### Texto em estudo

-----

Em plena época alta nos Açores, e em particular na ilha de São Miguel, o turismo volta a ocupar o centro das atenções. Talvez por ser verão, talvez pela escassez de outros temas cativantes nesta silly season, ou talvez porque, de facto, o turismo se tornou demasiado visível para ser ignorado.
Nas ruas, ouvem-se queixas sobre os carros das rent-a-car que congestionam o trânsito, sobre turistas que cometem infrações por desconhecimento ou desatenção, sobre miradouros e trilhos sobrelotados, ou sobre restaurantes onde já não se consegue mesa sem uma reserva e onde os preços parecem pensados para carteiras de outras latitudes. Nos jornais e na RTP Açores, discute-se se uma economia pode — ou deve — depender de um único setor de atividade.
Entretanto, em qualquer um destes fóruns, alguém traz para cima da mesa as estatísticas do turismo na Região, onde é evidente o crescente e tão relevante contributo para a geração de riqueza regional, na criação de emprego e na projeção internacional dos Açores, e quase que parece que o tema fica fechado. E nem chega a ser defendido que, idealmente, nenhuma economia saudável deve assentar num só pilar. Mas a questão que se impõe é: o que fazer? Condicionar o crescimento do turismo ou fomentar outros setores? E quais? A agricultura? A indústria transformadora? A economia do mar? E este debate, sobre o projeto de desenvolvimento estratégico dos Açores, que urge, acaba também por nem chegar a ter lugar.
O turismo, com todos os seus desafios, é, de forma incontornável, um setor que gera emprego, atrai investimento e tem capacidade — e necessidade — de integrar mão-de-obra vinda de fora. Tem sido, quase em exclusivo, a nossa arma para evitar que o encolhimento demográfico em todas as ilhas não seja ainda maior. É um motor económico que, bem gerido, pode, e deve, ser sustentável, inclusivo e regenerador. Mas para isso, precisa, tanto de planos estratégicos, quanto precisa de reconhecimento social.
Em tempos, afirmei que o turismo só é bom para os Açores quando for bom para os açorianos. Uma afirmação que continua a ter eco nestes dias. No entanto, hoje, acrescento: tem de ser bom para os açorianos — e os açorianos têm de o reconhecer como tal. E esse reconhecimento não se impõe por decreto. Constrói-se com diálogo, com escuta ativa, com políticas públicas que envolvam as comunidades e com práticas empresariais que respeitem o território e as pessoas que nele vivem, valorizando-o e valorizando-as.
Enquanto persistir a perceção de que o turismo é mais prejudicial do que benéfico, mesmo que os dados digam o contrário, teremos um problema de fundo. Um problema de narrativa, de participação e de pertença. E esse problema só se resolve com uma discussão abrangente, aberta e honesta entre todos os que fazem parte desta terra — residentes, empresários, decisores e visitantes.
O turismo nos Açores não pode ser apenas uma atividade económica. Tem de ser uma expressão da nossa identidade, da nossa hospitalidade, da nossa forma de estar no mundo. E isso implica cuidar do que somos, tanto quanto promovemos o que temos.

-----

### Excertos de dados

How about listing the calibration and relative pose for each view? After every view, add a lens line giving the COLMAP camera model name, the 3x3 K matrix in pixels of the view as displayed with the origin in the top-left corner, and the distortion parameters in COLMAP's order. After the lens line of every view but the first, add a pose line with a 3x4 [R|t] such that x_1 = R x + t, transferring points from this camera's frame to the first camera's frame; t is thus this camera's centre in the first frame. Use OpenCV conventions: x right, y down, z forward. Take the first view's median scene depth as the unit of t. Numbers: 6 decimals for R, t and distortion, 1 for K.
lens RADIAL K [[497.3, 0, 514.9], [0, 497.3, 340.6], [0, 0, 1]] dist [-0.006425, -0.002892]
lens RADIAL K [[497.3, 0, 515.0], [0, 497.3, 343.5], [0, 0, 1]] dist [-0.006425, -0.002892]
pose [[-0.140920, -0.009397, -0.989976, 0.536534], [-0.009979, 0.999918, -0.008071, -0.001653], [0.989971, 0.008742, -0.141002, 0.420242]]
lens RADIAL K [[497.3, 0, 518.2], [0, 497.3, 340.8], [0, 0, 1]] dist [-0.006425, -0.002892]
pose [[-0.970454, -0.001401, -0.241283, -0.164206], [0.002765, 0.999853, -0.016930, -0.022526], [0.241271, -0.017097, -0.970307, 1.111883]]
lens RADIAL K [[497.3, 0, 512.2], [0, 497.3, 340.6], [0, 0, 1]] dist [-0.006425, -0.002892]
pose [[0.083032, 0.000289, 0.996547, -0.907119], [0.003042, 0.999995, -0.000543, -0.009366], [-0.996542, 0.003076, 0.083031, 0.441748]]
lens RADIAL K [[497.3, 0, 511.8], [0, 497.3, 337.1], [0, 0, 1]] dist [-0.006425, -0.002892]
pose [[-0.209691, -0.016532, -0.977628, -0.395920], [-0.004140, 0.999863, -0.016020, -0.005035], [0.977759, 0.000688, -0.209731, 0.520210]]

-----

### Perguntas
1 > Segundo o texto sobre o turismo nos Açores, entre quem deve decorrer a discussão abrangente, aberta e honesta?
2 > Por favor, transcreva do texto sobre o turismo nos Açores o trecho que vai desde "Enquanto persistir a" até "o que temos.", inclusive.

### Respostas por tarefa
1 > Entre residentes, empresários, decisores e visitantes.

2 >
Enquanto persistir a perceção de que o turismo é mais prejudicial do que benéfico, mesmo que os dados digam o contrário, teremos um problema de fundo. Um problema de narrativa, de participação e de pertença. E esse problema só se resolve com uma discussão abrangente, aberta e honesta entre todos os que fazem parte desta terra — residentes, empresários, decisores e visitantes.
O turismo nos Açores não pode ser apenas uma atividade económica. Tem de ser uma expressão da nossa identidade, da nossa hospitalidade, da nossa forma de estar no mundo. E isso implica cuidar do que somos, tanto quanto promovemos o que temos.